The state budget deficit, excluding intervention measures, was around EUR 1 billion in the first eleven months of this year. This is approximately half of the projected full-year deficit (EUR 1.8 billion), also excluding intervention measures.
The projected December deficit (EUR 852 million) is one of the highest to date. Only in December 2023 was deficit at a similar level (EUR 823 million). According to the Ministry of Finance’s outturn estimate, the estimated high December deficit will be mostly due to the roughly four times greater year-on-year growth in “core” expenditure than the average in the first eleven months. This growth will be mainly driven by expected higher expenditure on labour costs (winter bonus), investments, subsidies and transfer to the Health Insurance Institute of Slovenia.
Like the Fiscal Council, the European Commission has also assessed that the net expenditure growth in 2025 substantially exceeds the growth set out in the Medium-Term Fiscal and Structural Plan. The estimate for 2026 is similar. Consequently, the European Commission warned the Government that there is an increasing risk of incompliance with the allowed total growth in net expenditure in the period covered by the Plan. The Commission called on the Government to adopt measures to ensure the compliance of fiscal policy with the Plan and maintain the medium-term sustainability of public finances.
The Fiscal Council was invited to the 68th emergency session of the Committee of Finance held on 10 November 2025 to discuss the agenda item entitled: Draft Winter Bonus Payment Act and Revision of the determination of the tax base using standardised expenditure.
On 6 November 2025, the Fiscal Council hosted a delegation of the International Monetary Fund (IMF) within its regular annual consultation mission in Slovenia.
The purpose of the visit was to review fiscal developments and projections, to assess fiscal policy, and to exchange views on Slovenia’s future fiscal challenges.

> _Information provided_
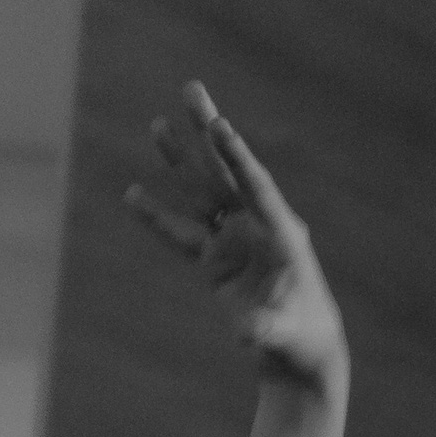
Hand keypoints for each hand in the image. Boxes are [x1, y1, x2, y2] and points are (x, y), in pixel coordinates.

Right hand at [126, 82, 348, 397]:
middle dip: (208, 131)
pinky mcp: (215, 260)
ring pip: (201, 192)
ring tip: (159, 123)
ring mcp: (234, 240)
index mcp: (282, 233)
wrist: (300, 347)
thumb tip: (247, 332)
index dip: (237, 156)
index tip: (219, 126)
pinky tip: (133, 196)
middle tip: (192, 89)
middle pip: (226, 171)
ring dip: (180, 159)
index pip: (255, 186)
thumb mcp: (286, 333)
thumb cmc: (302, 336)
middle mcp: (256, 227)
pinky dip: (156, 218)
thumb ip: (266, 328)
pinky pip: (181, 234)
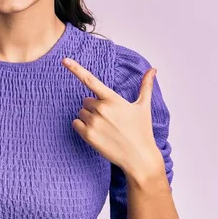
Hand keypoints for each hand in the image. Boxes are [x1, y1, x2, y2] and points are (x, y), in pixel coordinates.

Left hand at [62, 58, 163, 177]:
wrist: (139, 158)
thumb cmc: (142, 131)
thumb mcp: (143, 107)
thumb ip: (145, 86)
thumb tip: (153, 69)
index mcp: (112, 99)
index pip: (90, 80)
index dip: (75, 68)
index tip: (64, 60)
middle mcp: (101, 109)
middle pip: (86, 101)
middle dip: (94, 107)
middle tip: (110, 119)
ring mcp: (93, 122)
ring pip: (81, 112)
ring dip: (89, 117)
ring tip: (106, 128)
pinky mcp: (88, 135)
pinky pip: (76, 123)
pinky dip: (82, 127)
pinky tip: (97, 133)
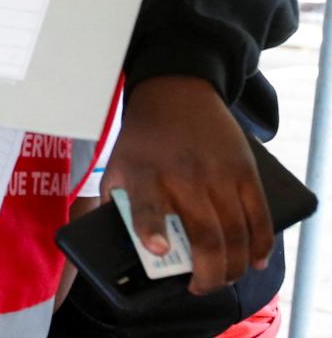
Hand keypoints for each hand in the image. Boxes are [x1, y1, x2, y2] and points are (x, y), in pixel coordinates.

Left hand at [102, 75, 272, 294]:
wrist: (176, 91)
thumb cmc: (144, 137)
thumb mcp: (118, 163)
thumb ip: (117, 200)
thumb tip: (119, 241)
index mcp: (146, 172)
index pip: (147, 203)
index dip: (152, 229)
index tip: (159, 249)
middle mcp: (184, 174)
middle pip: (205, 234)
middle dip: (207, 273)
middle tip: (201, 288)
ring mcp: (219, 173)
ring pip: (236, 233)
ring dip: (235, 266)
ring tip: (223, 278)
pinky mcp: (245, 171)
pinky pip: (259, 216)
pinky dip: (261, 244)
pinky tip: (255, 261)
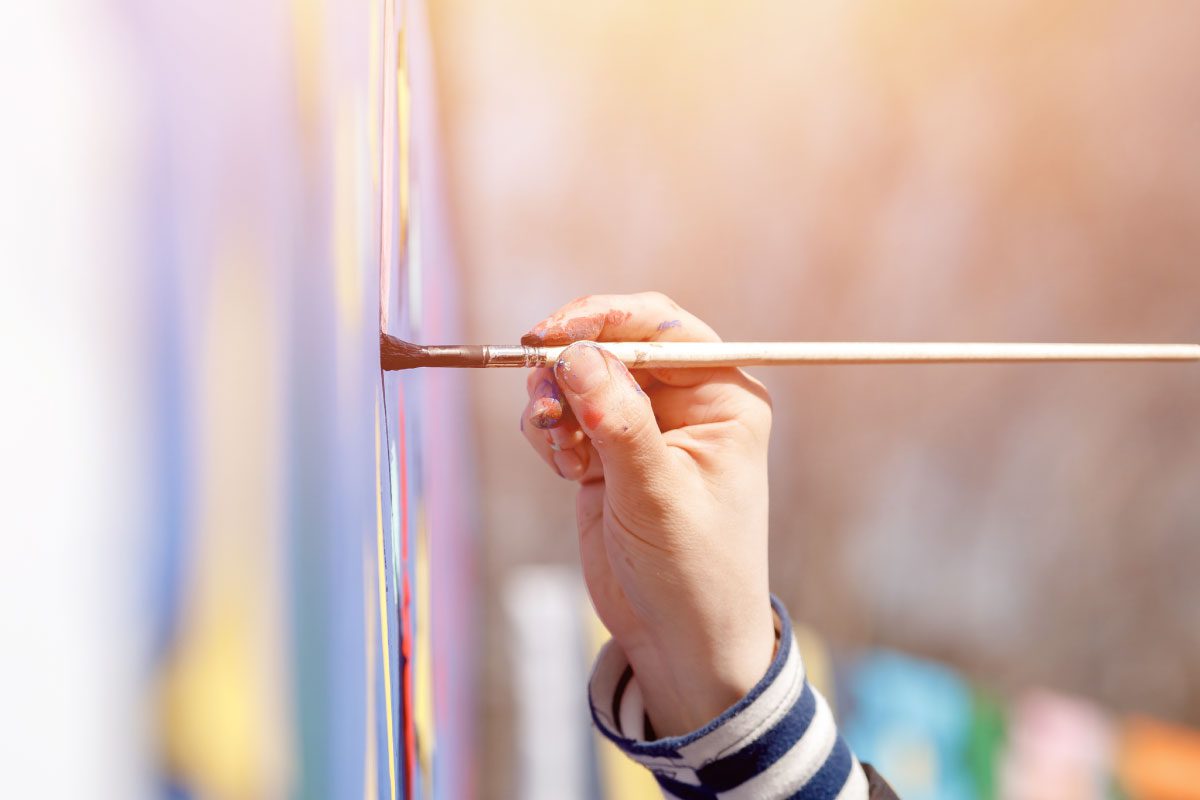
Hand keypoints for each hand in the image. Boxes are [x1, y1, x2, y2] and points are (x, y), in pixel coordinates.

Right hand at [520, 292, 775, 736]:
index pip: (664, 328)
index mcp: (723, 397)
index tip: (556, 333)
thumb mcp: (658, 495)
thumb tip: (578, 355)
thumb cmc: (694, 573)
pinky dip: (551, 432)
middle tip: (539, 389)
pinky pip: (565, 415)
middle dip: (571, 363)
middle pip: (615, 345)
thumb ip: (619, 422)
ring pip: (581, 378)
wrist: (679, 641)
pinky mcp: (607, 454)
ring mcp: (643, 427)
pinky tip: (565, 468)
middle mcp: (686, 403)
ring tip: (559, 448)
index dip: (607, 319)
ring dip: (555, 401)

> _Tasks_
• A. List every euro amount given in the text on the state budget.
• B. Copy the text on the state budget word for word, from "Like the Fiscal" up to and including "using standardised expenditure.".

> _Expected results_
• A.
- EUR 1 billion
- EUR 1.8 billion
- EUR 852 million
- EUR 823 million

• B.
Like the Fiscal Council, the European Commission has also assessed that the net expenditure growth in 2025 substantially exceeds the growth set out in the Medium-Term Fiscal and Structural Plan. The estimate for 2026 is similar. Consequently, the European Commission warned the Government that there is an increasing risk of incompliance with the allowed total growth in net expenditure in the period covered by the Plan. The Commission called on the Government to adopt measures to ensure the compliance of fiscal policy with the Plan and maintain the medium-term sustainability of public finances.
The Fiscal Council was invited to the 68th emergency session of the Committee of Finance held on 10 November 2025 to discuss the agenda item entitled: Draft Winter Bonus Payment Act and Revision of the determination of the tax base using standardised expenditure.